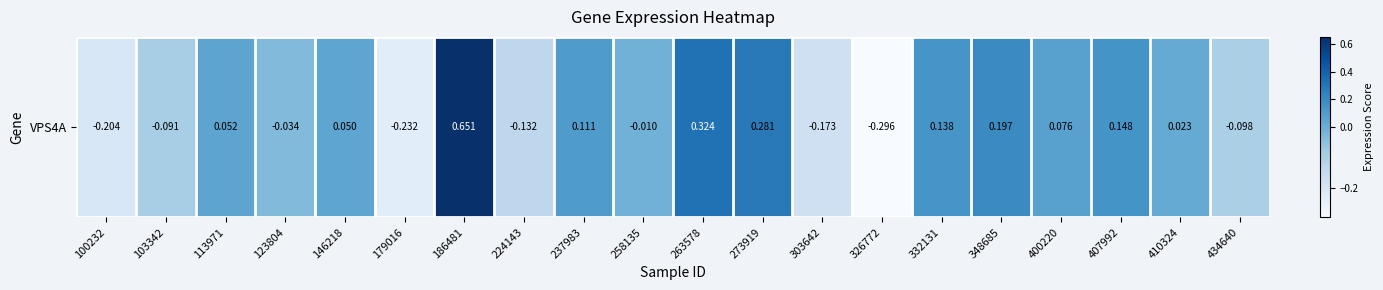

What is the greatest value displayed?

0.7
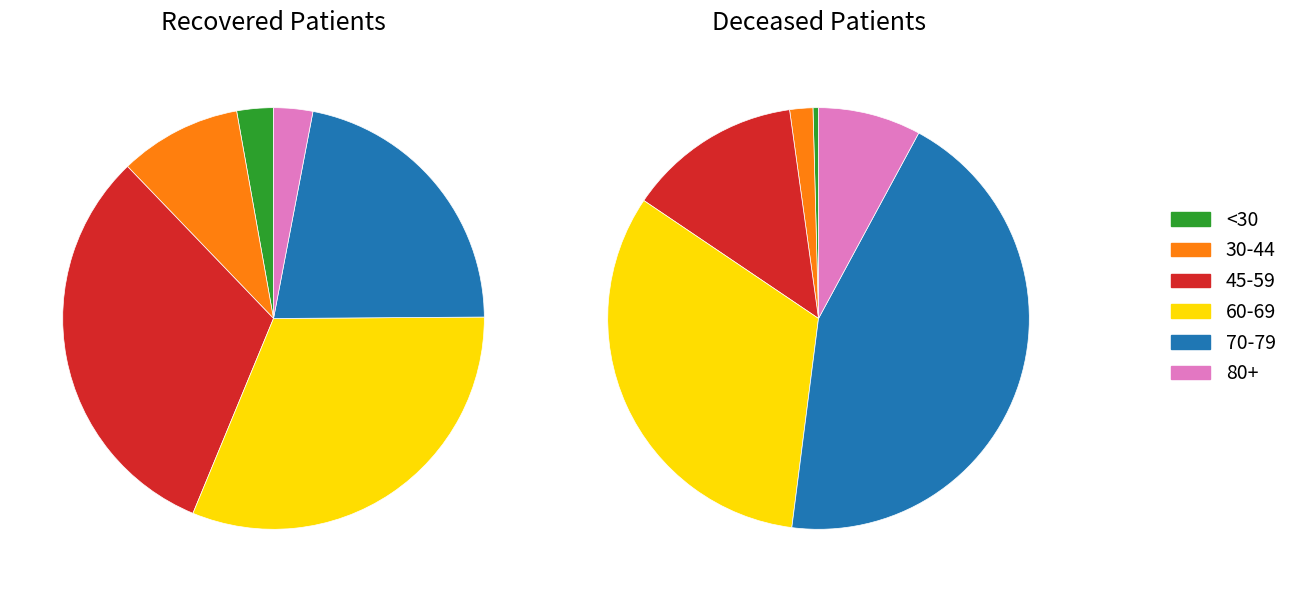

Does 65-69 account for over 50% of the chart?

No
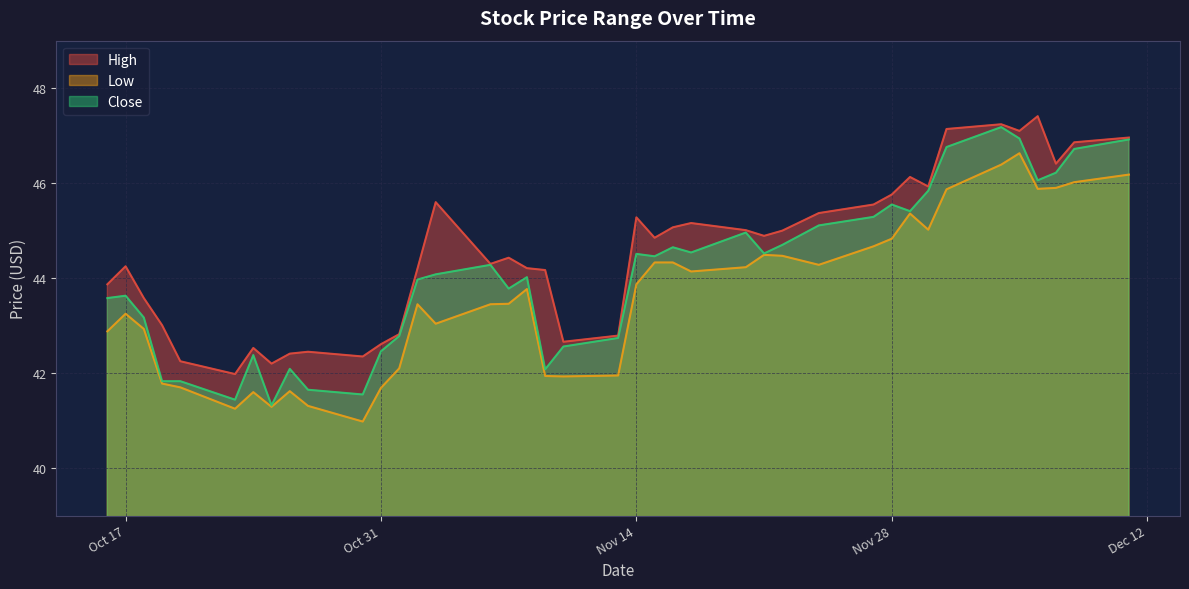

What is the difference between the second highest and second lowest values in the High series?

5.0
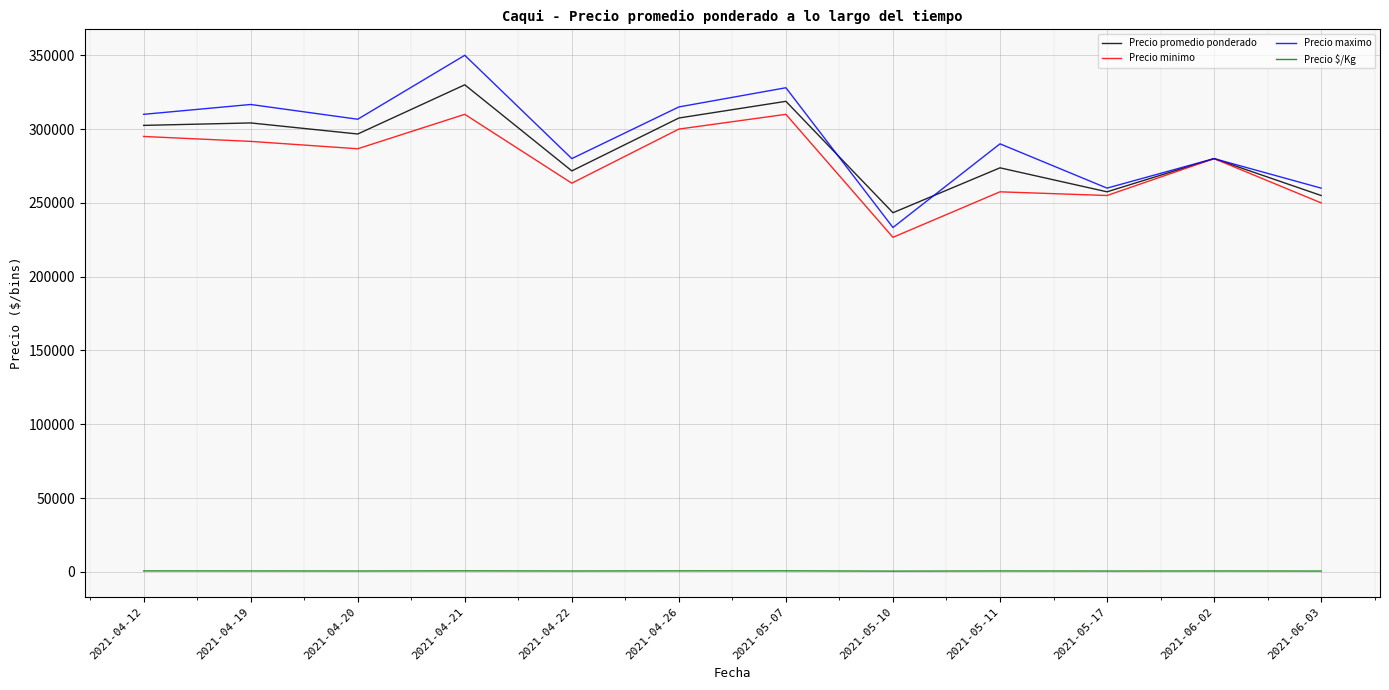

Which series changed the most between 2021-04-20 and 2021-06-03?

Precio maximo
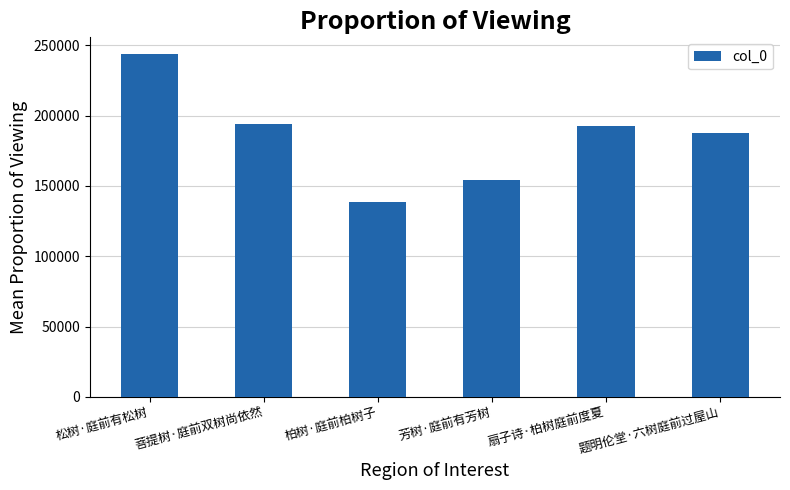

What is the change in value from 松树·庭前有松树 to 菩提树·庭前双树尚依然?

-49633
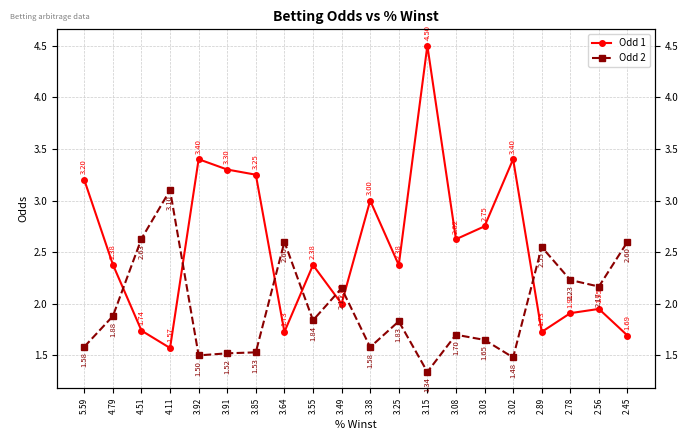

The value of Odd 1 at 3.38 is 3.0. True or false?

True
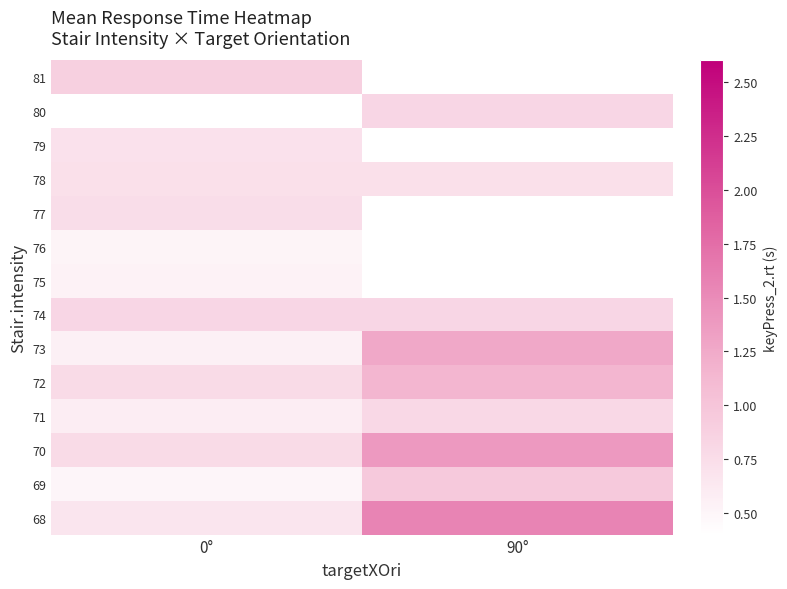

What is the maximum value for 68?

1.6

────────

Rewrite all of the lines above, replacing every occurrence of "series" with "data set" and keeping everything else the same. Omit the pictures from your output.

== Output for this exercise ==
What is the greatest value displayed?

0.7

Does 65-69 account for over 50% of the chart?

No

What is the difference between the second highest and second lowest values in the High data set?

5.0

Which data set changed the most between 2021-04-20 and 2021-06-03?

Precio maximo

What is the change in value from 松树·庭前有松树 to 菩提树·庭前双树尚依然?

-49633

The value of Odd 1 at 3.38 is 3.0. True or false?

True

What is the maximum value for 68?

1.6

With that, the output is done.